Tomando el sol el otro día en un pueblo del interior de São Paulo, tuve que girar el móvil hacia un lado porque mi cara insistía en reflejarse en la indiscreta pantalla que no paraba de devolverme unas carrilleras algo sobresaltadas, y así no volver a darle vueltas al universal e ineludible dato, dichoso o desdichado, del paso del tiempo.
Cambié la disposición del aparato para que no le diera el sol, y por tanto no insistiera en mi figura o me sacara como soy de verdad.
Entonces me puse a pensar en los pájaros y las flores, que era la otra cosa que me sobraba en esas mañanas plácidas y burguesas que normalmente me tiro cuando voy al centro del estado de São Paulo.
En este lugar del mundo la naturaleza sigue su curso a pesar del cambio climático.
Por el aire juegan como niños pequeños saliendo del colegio y en corribandas aéreas, innumerables bandos de maritacas ruidosas.
Diría que llenan el espacio aéreo de verde y de travieso barullo.
Se diría una naturaleza efervescente.
En los muros de la amplia casa donde paso estos días, llena de árboles, plantas, flores y toda clase de vegetales imaginables, percibo entre las ranuras de los muros, pequeños vegetales que pujan por abrirse un hueco en lugares insospechados, inimaginables, de vértigo, increíbles.
Pujan por salir adelante y seguro que lo conseguirán, porque agua y sol tienen a todo meter.

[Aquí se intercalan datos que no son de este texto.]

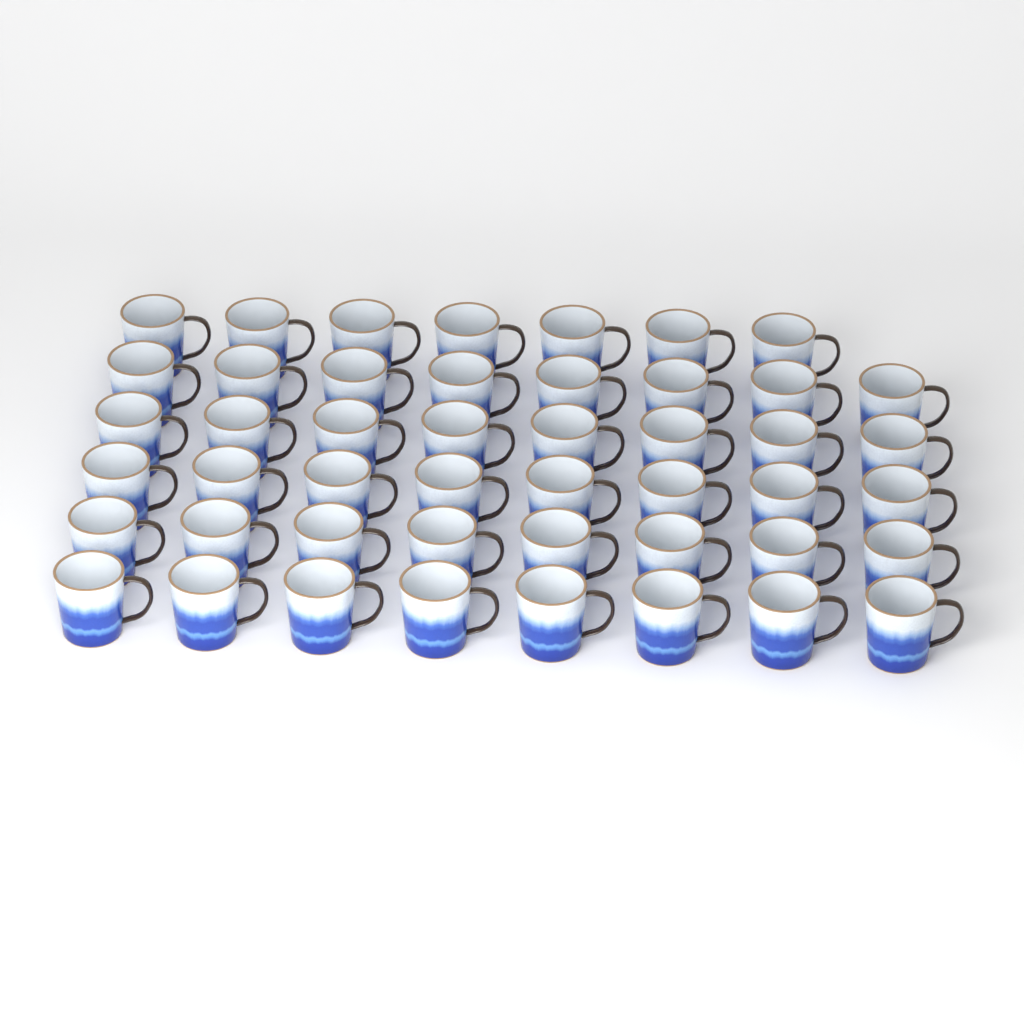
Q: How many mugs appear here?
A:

Nunca vi una región en el mundo donde fuera tan fácil vivir. El interior de São Paulo, que no tiene ruido a no ser de algún camión lejano o de pájaros traviesos, es como un adolescente lleno de savia dulce, borracho de energía solar para continuar en la brecha a pesar de algún que otro malestar o dolorcillo de cabeza circunstancial.
En este lugar de la tierra es muy fácil dejarse vivir.